In broken Greek, which they have learnt through everyday work and not school or integration classes, they respond: they have harvested strawberries in Manolada; they have picked oranges in Argos; they have worked in the orange groves in Skala, Lakonias.
Despite having lived in different regions, they share the same reasons for leaving: no papers, no insurance, no prospect for the future.
Greece might have recently appointed a deputy migration minister (rather ambiguous, having called the migrants “unarmed intruders” in the past), who is specifically tasked with integration, but the truth is that neither this nor the previous government showed interest in the true integration of people seeking refuge in its land; whether this was social, cultural, or professional.
In fact, during a meeting with our Solomon media lab students, when asked when Greece did the most for the integration of incoming populations, our guest speaker professor of Political Science and History and former president of the Federation of Human Rights, Dimitris Christopoulos, said this was actually… in 1923, for the incoming refugees from Asia Minor.
During the past weeks, we have been delving into the professional realities of asylum seekers arriving in Greece, and will soon publish two Q&As that we believe touch upon crucial issues.
Apostolos Kapsalis, a researcher for the Labor Institute of the Greek Confederation of Labor and post-doc researcher at the Department of Social Policy, Panteion University, shares with us his experience and view of having extensively researched the migrant land workers in Greece.

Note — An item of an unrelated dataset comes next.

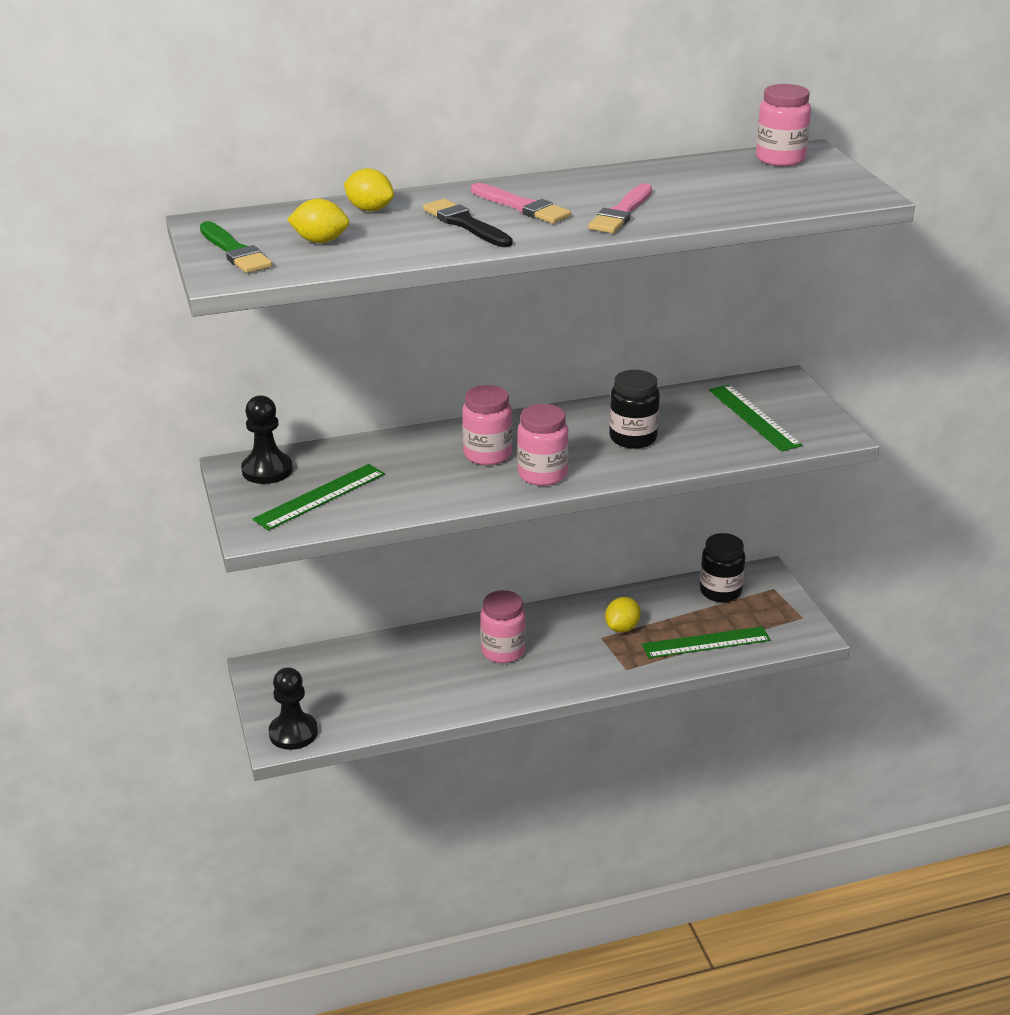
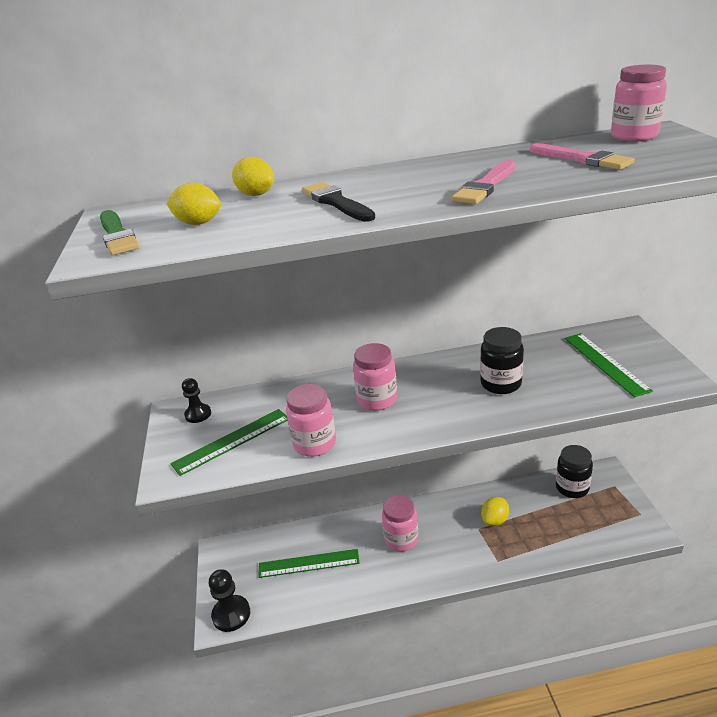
camera: 10 degrees right, 0 degrees up
black pawn [241,395,293,484] -> black pawn [182,378,211,423], size x0.64
pink brush [471,183,571,223] -> pink brush moved to [530,143,635,170]
pink jar [517,404,569,486] -> pink jar moved to [286,384,336,457]
green ruler [642,626,771,658] -> green ruler moved to [258,549,359,578]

And Paul Schlang, a freelance researcher and author of An Abundance of Unleashed Potential, a recently published study on refugee labor market integration in Greece, discusses the findings and insights of his research with us.
The two Q&As will be followed by a longread which aims to present different, both good and bad, practices from various regions in the country.
“Hope seeing you in another country”
If we were to make a prediction about how things will progress from now on, based on our research of the past weeks, we would say that things don’t look promising.
There is not much data available; we don’t know what percentage of asylum seekers arriving in Greece manage to find legal employment, what their professions or backgrounds are, and therefore how they could benefit from fair access to the labor market and how society could benefit from their skills (and the state from their taxes).
No matter if they attain international protection, in terms of employment, asylum seekers seem to be limited to the informal market and are subject to labor exploitation and don’t really have the opportunity to settle in.
In that sense, it’s not unexpected that migrants will continue on to other countries, hoping that they can get what they need – mostly papers – sooner. As M. wrote to us in a goodbye message before getting ready for his attempt of the day: “Hope seeing you in another country”.
*We use the initial of the Afghan teenager’s first name in order to protect his privacy.